Gary Keithley (born January 11, 1951) is an American former professional football player who was a quarterback and punter in the National Football League (NFL). He played college football for the Texas Longhorns and UTEP Miners.

At Alvin High School, he was the starting quarterback for 3 years, an All-State Quarterback and he finished in the top 5 for passing yards each of his 3 seasons. He led the Yellowjackets to the Texas Class 3A Semifinals in 1968.

Keithley played college football at the University of Texas at Austin in 1970 and then transferred to the University of Texas at El Paso for his last two seasons. In 1969 he played with the freshman team at Texas. The next year he won the Southwest Conference Championship, Cotton Bowl and National Championship with Texas, but as the 3rd string QB who only threw 5 passes all season and scored a single rushing touchdown against California in the first game of the season. After some time at Alvin Junior College, he transferred to UTEP where he was the starting QB for the two seasons and set records for single-season rushing TD for quarterbacks, career completion percentage. He had 5 games with over 200 yards of passing (2 with 300+ yards) and also shared punting duties while he was at UTEP. Keithley made the All-WAC Academic team in his senior year.

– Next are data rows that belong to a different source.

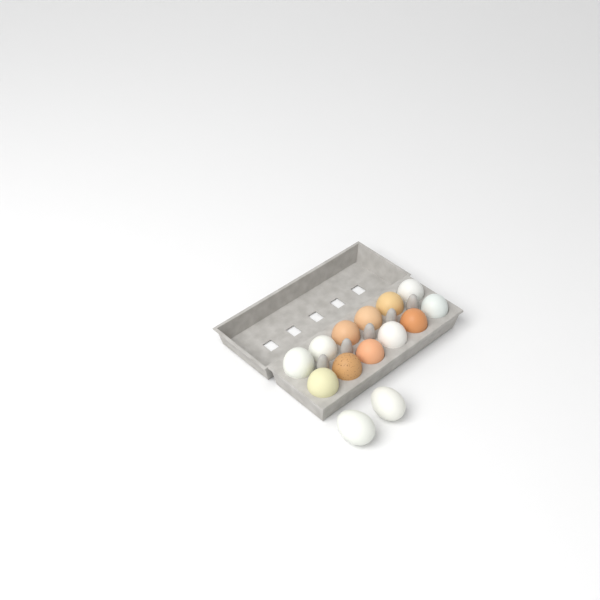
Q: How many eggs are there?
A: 14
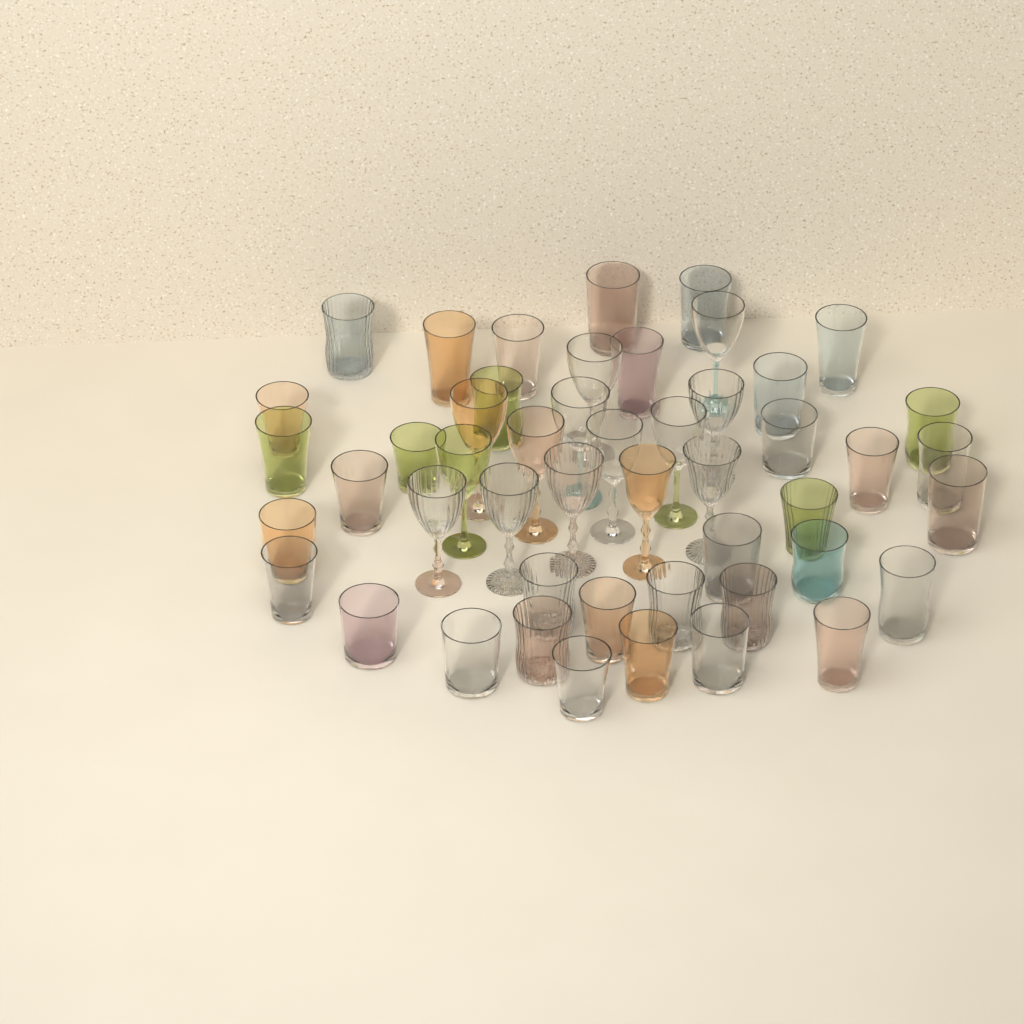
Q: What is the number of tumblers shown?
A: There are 35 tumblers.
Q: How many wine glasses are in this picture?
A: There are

Playing for the St. Louis Cardinals primarily as a backup to Jim Hart, he had a 0.0 passer rating in each of his first two career starts in 1973, the only quarterback in NFL history to do this in back-to-back games. Despite the dubious statistic, Keithley won in his first start against the Atlanta Falcons, a 32–10 victory in which he completed just two of ten passes for nine yards and an interception that was returned for a touchdown. The following year, Keithley lost his backup role to Dennis Shaw, who played for Cardinals head coach Don Coryell in college, while his punting duties were reassigned to rookie punter Hal Roberts. Still with the Cardinal in 1974 and 1975, he never played those two seasons. He was picked up by the Seattle Seahawks in the 1976 expansion draft but did not make the roster.

He was the backup quarterback of the BC Lions in 1977 and 1978.

Keithley became a high school football coach. He was the Offensive Coordinator at Cleburne High Schools starting in 1996 and then became the head coach for 4 years starting in 1997. He coached the team to the playoffs in 2002 and served as the Cleburne ISD's Athletic Director before retiring in 2010.

In 2009 he was in the inaugural class for the Alvin ISD Athletic Hall of Honor.

His son Gary Keithley Jr. was selected by the New York Yankees in the 33rd round of the 2003 MLB June Amateur Draft, but never played professional baseball at any level.